Supplied data:
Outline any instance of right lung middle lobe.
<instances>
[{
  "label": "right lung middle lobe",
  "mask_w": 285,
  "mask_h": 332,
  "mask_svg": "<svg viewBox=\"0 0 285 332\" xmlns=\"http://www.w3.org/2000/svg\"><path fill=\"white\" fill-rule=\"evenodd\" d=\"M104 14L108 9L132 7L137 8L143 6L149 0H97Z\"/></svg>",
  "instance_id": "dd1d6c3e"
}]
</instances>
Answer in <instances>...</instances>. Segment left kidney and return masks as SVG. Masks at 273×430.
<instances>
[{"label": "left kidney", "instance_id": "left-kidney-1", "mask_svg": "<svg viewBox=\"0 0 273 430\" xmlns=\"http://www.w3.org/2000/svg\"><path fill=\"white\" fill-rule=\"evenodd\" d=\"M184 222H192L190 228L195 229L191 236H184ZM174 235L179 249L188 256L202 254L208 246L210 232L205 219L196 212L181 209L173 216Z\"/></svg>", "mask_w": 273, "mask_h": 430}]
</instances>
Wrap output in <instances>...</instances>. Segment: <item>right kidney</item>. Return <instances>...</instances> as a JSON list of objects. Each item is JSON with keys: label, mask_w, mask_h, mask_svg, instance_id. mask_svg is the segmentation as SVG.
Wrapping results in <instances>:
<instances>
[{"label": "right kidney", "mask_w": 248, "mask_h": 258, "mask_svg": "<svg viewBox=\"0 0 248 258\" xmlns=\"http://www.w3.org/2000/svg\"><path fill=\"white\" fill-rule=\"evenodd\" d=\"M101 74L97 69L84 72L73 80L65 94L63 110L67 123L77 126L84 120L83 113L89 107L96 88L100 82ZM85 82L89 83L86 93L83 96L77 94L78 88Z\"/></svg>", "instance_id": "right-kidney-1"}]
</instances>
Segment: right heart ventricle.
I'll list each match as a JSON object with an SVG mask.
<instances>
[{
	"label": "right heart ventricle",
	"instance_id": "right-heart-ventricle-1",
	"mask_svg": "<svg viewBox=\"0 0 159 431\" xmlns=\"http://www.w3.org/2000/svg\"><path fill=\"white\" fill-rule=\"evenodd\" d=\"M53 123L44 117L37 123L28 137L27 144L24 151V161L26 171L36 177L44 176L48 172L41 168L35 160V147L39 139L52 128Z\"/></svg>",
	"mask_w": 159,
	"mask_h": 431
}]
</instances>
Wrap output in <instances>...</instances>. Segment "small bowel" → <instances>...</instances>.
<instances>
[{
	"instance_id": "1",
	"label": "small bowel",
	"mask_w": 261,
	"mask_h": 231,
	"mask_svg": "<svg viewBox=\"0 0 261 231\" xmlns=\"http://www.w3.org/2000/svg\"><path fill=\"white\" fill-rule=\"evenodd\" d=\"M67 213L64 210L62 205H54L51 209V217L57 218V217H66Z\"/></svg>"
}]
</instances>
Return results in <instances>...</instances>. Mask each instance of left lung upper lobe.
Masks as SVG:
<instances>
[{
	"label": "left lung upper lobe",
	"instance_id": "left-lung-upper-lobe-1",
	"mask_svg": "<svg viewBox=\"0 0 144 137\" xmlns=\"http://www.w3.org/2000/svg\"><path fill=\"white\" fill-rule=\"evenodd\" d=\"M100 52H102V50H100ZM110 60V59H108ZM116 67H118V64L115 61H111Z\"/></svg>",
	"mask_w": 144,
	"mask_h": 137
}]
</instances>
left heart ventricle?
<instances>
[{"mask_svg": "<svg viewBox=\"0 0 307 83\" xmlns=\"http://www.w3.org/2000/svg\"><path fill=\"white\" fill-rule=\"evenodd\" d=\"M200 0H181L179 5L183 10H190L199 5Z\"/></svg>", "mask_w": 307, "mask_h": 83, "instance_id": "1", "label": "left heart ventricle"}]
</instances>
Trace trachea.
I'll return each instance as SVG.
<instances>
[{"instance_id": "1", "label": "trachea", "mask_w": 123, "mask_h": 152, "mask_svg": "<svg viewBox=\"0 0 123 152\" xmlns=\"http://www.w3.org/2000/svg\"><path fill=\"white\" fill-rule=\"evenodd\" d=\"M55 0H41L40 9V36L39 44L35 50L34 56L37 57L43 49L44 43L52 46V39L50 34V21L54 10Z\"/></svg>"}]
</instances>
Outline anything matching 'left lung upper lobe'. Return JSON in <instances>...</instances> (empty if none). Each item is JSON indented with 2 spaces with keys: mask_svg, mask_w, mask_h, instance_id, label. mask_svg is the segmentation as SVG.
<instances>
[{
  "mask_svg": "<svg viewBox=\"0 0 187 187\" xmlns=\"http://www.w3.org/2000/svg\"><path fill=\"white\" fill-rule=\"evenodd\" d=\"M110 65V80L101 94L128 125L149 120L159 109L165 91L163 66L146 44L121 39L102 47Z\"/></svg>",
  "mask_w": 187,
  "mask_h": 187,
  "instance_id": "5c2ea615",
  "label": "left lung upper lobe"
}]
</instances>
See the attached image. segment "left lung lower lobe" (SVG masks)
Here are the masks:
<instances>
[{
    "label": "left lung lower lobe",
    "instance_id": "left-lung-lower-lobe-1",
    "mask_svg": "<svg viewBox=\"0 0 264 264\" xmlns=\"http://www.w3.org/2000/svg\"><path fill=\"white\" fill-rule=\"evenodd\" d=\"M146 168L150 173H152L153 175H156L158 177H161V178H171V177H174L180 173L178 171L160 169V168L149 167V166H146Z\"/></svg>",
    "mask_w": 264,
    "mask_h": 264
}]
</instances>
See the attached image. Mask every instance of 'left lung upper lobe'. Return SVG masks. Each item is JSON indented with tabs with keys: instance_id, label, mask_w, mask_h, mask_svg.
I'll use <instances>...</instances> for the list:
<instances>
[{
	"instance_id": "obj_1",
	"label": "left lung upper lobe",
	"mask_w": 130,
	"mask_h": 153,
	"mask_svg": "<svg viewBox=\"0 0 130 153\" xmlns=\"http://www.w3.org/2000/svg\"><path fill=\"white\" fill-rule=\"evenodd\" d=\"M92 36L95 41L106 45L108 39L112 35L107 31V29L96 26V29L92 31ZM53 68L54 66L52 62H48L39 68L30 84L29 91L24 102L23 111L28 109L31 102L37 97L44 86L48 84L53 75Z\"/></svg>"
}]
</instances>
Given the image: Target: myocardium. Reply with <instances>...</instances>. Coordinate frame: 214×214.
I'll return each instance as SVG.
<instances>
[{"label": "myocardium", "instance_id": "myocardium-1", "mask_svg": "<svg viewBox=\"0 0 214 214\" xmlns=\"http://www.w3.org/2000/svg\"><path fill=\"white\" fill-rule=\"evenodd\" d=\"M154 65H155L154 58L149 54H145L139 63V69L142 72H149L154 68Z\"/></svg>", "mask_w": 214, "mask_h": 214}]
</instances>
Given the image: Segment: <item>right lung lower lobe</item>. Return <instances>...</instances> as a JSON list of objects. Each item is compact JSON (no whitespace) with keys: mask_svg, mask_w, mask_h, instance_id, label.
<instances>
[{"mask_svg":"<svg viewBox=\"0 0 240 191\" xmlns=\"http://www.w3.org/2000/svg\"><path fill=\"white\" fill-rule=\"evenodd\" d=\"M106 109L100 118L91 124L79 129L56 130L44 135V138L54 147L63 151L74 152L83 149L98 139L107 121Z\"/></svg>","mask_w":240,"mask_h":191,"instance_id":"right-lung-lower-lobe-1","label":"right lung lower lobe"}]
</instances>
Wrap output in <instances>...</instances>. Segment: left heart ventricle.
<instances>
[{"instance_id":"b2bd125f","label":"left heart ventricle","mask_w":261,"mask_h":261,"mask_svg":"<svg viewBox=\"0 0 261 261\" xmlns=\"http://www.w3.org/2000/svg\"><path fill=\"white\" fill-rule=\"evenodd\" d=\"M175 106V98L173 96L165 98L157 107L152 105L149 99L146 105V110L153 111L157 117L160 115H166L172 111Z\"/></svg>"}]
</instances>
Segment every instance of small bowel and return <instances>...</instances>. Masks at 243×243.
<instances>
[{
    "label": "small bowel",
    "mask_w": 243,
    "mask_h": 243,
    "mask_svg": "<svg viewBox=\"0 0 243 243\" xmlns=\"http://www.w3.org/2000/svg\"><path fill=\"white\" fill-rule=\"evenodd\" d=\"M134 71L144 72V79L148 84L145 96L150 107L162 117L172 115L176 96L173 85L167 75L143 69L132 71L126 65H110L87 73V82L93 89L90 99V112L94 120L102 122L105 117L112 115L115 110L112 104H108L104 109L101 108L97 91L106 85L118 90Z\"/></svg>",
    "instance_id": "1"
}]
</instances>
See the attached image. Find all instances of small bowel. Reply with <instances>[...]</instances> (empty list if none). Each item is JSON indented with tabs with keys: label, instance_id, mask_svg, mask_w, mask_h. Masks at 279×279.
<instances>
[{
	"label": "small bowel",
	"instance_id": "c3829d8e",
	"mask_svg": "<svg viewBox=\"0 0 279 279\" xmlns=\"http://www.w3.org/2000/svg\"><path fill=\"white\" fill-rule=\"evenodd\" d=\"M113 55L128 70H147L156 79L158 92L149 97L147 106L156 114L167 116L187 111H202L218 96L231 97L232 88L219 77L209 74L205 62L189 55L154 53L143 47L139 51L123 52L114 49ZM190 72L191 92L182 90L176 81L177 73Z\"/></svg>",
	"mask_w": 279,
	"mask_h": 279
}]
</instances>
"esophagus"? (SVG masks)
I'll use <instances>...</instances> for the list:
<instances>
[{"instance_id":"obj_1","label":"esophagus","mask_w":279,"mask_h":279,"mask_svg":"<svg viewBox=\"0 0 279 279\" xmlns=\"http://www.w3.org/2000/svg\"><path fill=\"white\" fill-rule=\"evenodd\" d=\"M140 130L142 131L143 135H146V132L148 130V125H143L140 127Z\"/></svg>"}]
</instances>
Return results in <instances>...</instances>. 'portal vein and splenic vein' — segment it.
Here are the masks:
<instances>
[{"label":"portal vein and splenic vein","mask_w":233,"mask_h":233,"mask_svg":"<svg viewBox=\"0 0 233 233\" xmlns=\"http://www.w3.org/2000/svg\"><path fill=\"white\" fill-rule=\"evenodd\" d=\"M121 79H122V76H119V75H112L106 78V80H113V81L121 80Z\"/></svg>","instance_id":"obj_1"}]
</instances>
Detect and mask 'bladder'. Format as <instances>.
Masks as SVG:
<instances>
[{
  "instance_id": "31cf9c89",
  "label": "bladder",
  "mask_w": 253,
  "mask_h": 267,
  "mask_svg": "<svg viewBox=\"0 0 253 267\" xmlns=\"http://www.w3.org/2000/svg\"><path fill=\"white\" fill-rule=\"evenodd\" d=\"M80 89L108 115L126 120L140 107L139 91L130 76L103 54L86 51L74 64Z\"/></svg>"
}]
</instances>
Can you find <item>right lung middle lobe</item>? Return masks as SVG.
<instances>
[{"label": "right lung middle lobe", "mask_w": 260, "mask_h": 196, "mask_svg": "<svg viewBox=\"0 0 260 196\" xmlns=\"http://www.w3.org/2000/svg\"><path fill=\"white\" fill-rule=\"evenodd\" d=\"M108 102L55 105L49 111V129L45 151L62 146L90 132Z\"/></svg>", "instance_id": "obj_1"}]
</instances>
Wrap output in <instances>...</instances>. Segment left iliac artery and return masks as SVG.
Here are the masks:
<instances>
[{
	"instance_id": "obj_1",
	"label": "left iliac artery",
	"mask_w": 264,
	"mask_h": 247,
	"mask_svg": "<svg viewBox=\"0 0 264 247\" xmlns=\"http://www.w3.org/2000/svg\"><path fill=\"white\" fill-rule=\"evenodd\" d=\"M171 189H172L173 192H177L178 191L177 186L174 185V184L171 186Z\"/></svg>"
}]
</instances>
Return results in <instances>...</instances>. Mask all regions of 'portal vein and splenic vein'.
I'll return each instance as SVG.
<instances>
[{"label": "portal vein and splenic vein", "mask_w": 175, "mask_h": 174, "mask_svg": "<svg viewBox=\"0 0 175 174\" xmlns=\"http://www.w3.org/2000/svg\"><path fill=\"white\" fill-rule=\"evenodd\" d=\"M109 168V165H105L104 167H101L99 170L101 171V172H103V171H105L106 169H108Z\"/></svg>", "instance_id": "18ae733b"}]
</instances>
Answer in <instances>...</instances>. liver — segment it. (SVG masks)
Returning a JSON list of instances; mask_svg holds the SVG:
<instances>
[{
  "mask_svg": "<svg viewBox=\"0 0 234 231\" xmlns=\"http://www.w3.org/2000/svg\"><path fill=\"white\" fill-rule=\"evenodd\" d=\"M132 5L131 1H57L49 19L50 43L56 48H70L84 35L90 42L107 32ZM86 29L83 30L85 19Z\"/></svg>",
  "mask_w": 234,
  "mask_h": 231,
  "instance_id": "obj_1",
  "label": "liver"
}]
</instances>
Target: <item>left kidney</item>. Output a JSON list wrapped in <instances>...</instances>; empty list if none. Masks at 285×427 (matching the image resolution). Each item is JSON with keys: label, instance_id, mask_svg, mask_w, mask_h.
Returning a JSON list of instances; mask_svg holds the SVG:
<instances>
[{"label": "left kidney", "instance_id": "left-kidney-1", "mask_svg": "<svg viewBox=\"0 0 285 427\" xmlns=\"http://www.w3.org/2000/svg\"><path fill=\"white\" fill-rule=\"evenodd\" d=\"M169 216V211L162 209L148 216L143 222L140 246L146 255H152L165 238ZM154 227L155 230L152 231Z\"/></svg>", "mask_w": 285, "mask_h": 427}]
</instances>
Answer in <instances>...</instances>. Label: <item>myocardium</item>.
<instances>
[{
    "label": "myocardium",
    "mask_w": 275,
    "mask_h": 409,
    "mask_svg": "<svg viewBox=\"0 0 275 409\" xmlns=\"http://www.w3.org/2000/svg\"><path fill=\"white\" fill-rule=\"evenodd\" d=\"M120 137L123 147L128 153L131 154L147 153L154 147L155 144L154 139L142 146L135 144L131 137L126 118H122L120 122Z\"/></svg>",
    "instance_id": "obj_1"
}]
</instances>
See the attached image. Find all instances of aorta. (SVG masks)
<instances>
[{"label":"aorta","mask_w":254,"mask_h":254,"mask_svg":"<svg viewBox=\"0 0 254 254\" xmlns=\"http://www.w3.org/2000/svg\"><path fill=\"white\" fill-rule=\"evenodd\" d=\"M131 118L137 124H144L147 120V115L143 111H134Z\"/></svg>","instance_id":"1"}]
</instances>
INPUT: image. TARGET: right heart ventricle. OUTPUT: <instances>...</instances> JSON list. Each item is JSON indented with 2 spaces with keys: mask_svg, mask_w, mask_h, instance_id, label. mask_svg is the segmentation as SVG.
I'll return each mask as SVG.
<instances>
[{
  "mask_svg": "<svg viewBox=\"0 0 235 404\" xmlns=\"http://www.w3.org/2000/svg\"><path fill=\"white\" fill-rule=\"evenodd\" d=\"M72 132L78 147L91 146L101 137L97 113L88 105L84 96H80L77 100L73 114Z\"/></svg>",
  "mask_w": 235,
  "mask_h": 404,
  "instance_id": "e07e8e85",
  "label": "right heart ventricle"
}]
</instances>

Task objective: Pull out every line of the rows above that contains the string "aorta", treating uppercase and lowercase as different.

In response:
See the attached image. Find all instances of aorta. (SVG masks)
[{"label":"aorta","mask_w":254,"mask_h":254,"mask_svg":"<svg viewBox=\"0 0 254 254\" xmlns=\"http://www.w3.org/2000/svg\"><path fill=\"white\" fill-rule=\"evenodd\" d=\"M131 118L137 124H144L147 120V115L143 111H134Z\"/></svg>","instance_id":"1"}]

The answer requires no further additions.